[Task description] Continue the commentary on the Supreme Court's Panama Papers ruling from the point where it stops, following on from its last sentence.

[Excerpt]

───

The Pakistan Muslim League (Nawaz) is celebrating the Supreme Court’s decision in the Panama Papers case. I should have put celebrating in inverted commas, but I didn’t to give the reader not just a sense of deep irony but also of how the prime minister, Mian Nawaz Sharif, has survived, in a technical sense, by the skin of his teeth.
But the injury is grave, no matter how one looks at it and no matter how some would like to spin it.
This is what the Supreme Court has done: Two judges have convicted Nawaz Sharif. Yes, convicted. As per their judgments, the prime minister stands disqualified for not being sadiq and ameen. The other three judges on the bench, whose decisions are being celebrated, stopped short of convicting Sharif but have indicted him nonetheless. There’s enough here to warrant a Joint Investigation Team (JIT) to probe this matter in 60 days, updating the court every 15 days on its progress.
If the PMLN thinks a conviction from two judges and an indictment from the other three is cause for celebration, you can imagine, dear reader, how grave the situation might be for the Sharifs.
But wait, we have to contend with the legal minds. Some of them will say that dissent is not the operative part of the judgment. In other words, the decision of the two dissenting judges doesn’t legally count. Technically, they are right. But only technically. From every other angle they are wrong. That makes this view reductive. It’s like a lesser team getting lucky in a few overs on a rainy day and winning on the basis of Duckworth-Lewis. It’s a win but… you get my drift.
What about the majority view, the three judges who didn’t disqualify the prime minister? Did they give Sharif a clean chit? Did they say the P.M. and his children mounted a clear defense against the allegations they face? No. In fact, they have raised multiple questions, and investigating those questions is what the JIT is all about. Put another way, they have said: we do not believe that the P.M. can or should be disqualified at this stage, though he has been unable to mount a full defense and we believe there’s enough to merit further investigations. The probe could either clear the P.M. or cause the Supreme Court’s implementation bench to consider otherwise.
There’s another view too, apropos of the JIT: it is neither here nor there. How can officers of Grade-19 or -20 or -21 investigate the powerful P.M. and his children? Ironically, this view tells us precisely what is wrong with this state, why it is important to change that and, more importantly, why the Sharifs may not be the best sociopolitical conduit for that change, thrive as they do (and having thrived in the past) on the back of a system of patronage where institutions can play no effective role.
On the political side this view has been pushed by former president Asif Ali Zardari. He should know.

───

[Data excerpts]
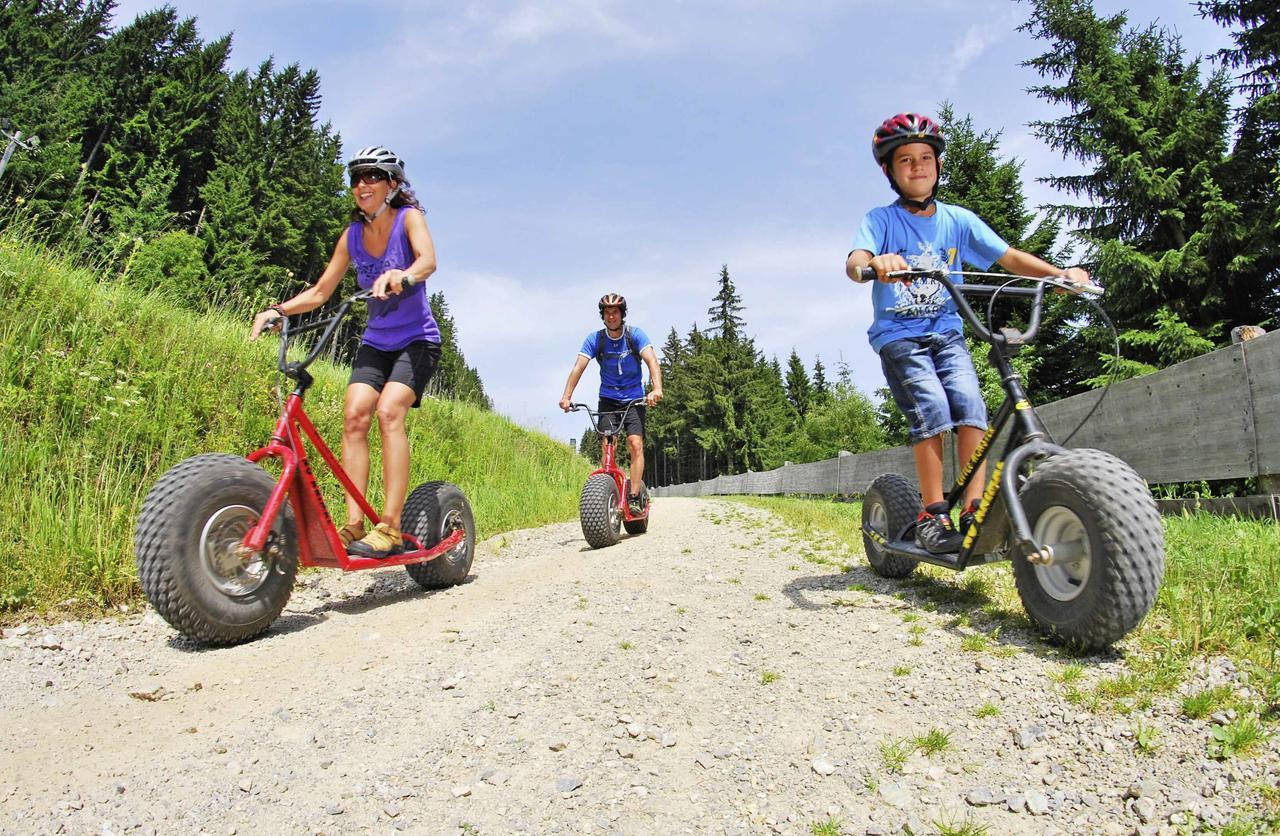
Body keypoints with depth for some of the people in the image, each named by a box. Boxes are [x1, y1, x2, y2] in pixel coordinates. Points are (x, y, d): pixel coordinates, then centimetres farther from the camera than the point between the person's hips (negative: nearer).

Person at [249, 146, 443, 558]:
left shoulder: (408, 217, -8)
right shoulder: (352, 236, 4)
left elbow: (428, 259, -29)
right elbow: (320, 292, 7)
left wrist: (404, 276, -51)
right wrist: (277, 310, -9)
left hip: (417, 339, -5)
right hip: (376, 342, 5)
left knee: (388, 411, -25)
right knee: (354, 414, -16)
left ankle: (390, 527, -26)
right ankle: (353, 524, -15)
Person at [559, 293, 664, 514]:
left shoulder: (635, 335, -11)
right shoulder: (595, 339, -7)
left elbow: (651, 360, -25)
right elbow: (579, 367, -16)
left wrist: (657, 388, -42)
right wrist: (566, 396, -30)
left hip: (634, 398, -1)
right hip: (608, 399, 2)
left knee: (635, 443, -16)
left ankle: (634, 498, -15)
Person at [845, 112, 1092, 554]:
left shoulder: (958, 220, 6)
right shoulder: (882, 219, -4)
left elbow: (1008, 257, -1)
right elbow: (854, 261, -23)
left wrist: (1061, 274, -18)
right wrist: (875, 263, -47)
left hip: (946, 332, 3)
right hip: (897, 335, -3)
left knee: (970, 404, -18)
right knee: (931, 407, -22)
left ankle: (975, 511, -13)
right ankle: (933, 514, -14)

───

[Written answer]
But the bigger injury in this whole affair has been to the Sharifs’ political narrative. From the ’90s onward, the family has presented itself—in contrast to Benazir Bhutto and Asif Zardari—as clean and hardworking sons of the soil, honest businessmen and politicians, a family that doesn’t stash its wealth abroad. And it worked, coupled with pork-barrel infrastructure development schemes. That has been put to rest. They are now squarely in the company of the PPP family without even the advantage of Oxford and Cambridge.
The real question remains: will it impact the hustings? The cynics say no. Recent by-poll results show the PMLN leading. A recent survey of Lahore’s three constituencies indicates that corruption is not the top issue and the PMLN still leads, though at least 30 percent of the electorate is a floating vote that could be picked up by rivals if they are smart. The PMLN has mastered the patronage game. There’s still too much of the old world left among the voters, and the common man himself is either corrupt or caught in the vortex of the system’s binding structures. For the opposition, notably the Pakistan Tehreek-e Insaf, itself relying on ‘electables,’ it will be difficult, if not impossible, to break the PMLN’s stranglehold.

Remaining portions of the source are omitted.